Esme Murphy, Reporting
With the holiday shopping season fast approaching, U.S. Sens. Dick Durbin and Amy Klobuchar were stepping up pressure Monday on the U.S. Consumer Product Safety Commission to make sure toys on store shelves are safe.
They're proposing legislation that would streamline the recall process and help parents understand which toys have been recalled.
Lawmakers want the agency to check children's products made in China for lead contamination. If lead is found, Durbin wants the agency to detain the products and inspect other shipments from the manufacturer.
"We need to restore the confidence of American parents in the toys that are in this country, and that means making sure these unsafe toys never get on our shores and aren't in our stores," said Klobuchar, a Democrat.
Millions of Chinese-made toys recently have been recalled because of lead-paint contamination or because they contained small magnets harmful to children who ingest them.
Recent recalls have included some of the nations most popular toys starting with Thomas the Tank Engine, some Barbie products, Polly Pockets and Dora the Explorer toys.

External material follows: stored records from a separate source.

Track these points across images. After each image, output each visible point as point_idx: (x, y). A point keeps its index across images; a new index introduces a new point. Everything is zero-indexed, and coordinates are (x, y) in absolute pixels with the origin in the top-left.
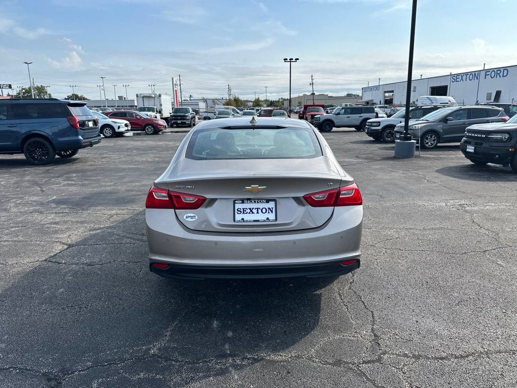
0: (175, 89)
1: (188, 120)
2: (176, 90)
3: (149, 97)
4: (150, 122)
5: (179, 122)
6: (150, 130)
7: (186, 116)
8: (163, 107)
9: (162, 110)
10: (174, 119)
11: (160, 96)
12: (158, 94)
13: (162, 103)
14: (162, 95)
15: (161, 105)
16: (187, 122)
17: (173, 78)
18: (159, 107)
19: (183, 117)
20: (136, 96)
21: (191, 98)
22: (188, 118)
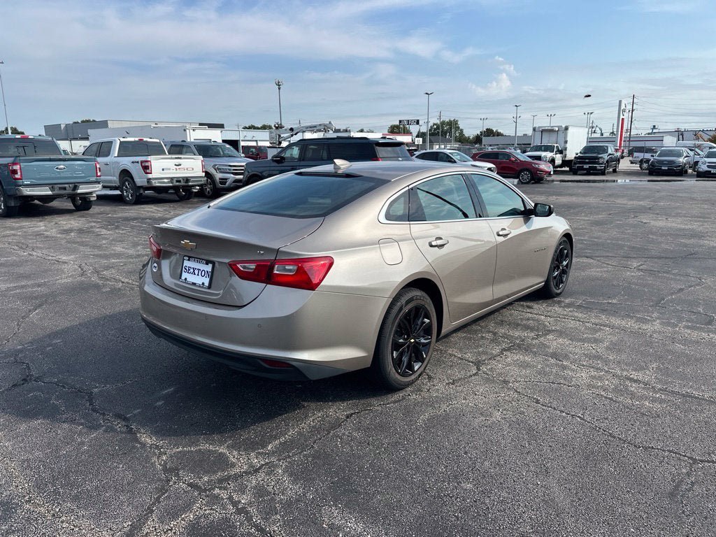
0: (622, 117)
1: (602, 164)
2: (623, 119)
3: (551, 131)
4: (528, 167)
5: (586, 166)
6: (525, 177)
7: (598, 158)
8: (568, 145)
9: (566, 149)
10: (580, 163)
11: (567, 128)
12: (564, 126)
13: (569, 139)
14: (570, 129)
15: (566, 142)
16: (598, 167)
17: (620, 102)
18: (563, 145)
19: (594, 160)
20: (532, 128)
21: (655, 131)
22: (601, 161)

The recalls have hit just about every toy buying household in the nation.
China has sought to defend its exports and show its working to address safety issues.
"You use the Web as much as you can to find out which toys have been recalled to find out which toys have been recalled but you are never sure every toy in your house is not on recall right now," said one Minneapolis parent, who sent back her three year olds Thomas the Tank Engine toy.
Adding to parents confusion is that some of these recalled toys is that some of them were actually manufactured a number of years ago.
Klobuchar's legislation would improve labeling to make it easier for parents to figure out if toys had been recalled.
"The idea is not only to put it on the packaging what parent keeps the packaging but put it on the bottom of the toy with the batch number and the date so that when there is a recall you can quickly check the child's toy to see if it is one of the toys that has been recalled," said Klobuchar.
She said she has bi-partisan support for her proposal and is also getting backing from major toy retailers like Target and Wal-Mart.
Durbin said the product-safety commission has questioned whether it has the legislative authority to conduct the analysis that he and others want.
Commission spokeswoman Julie Vallese said there is no pre-market government testing of products, and her agency deals with problem products through recalls.
She said she would not respond to Durbin's request through the media but the agency would respond to him quickly and thoroughly.
Others in Congress also are focusing on the toy-safety issue, including fellow Illinois Sen. Barack Obama, a Democratic presidential candidate. Obama has introduced a bill that would require the commission to classify children's products with lead as banned hazardous substances.
Lead poisoning can cause learning and behavioral problems in children.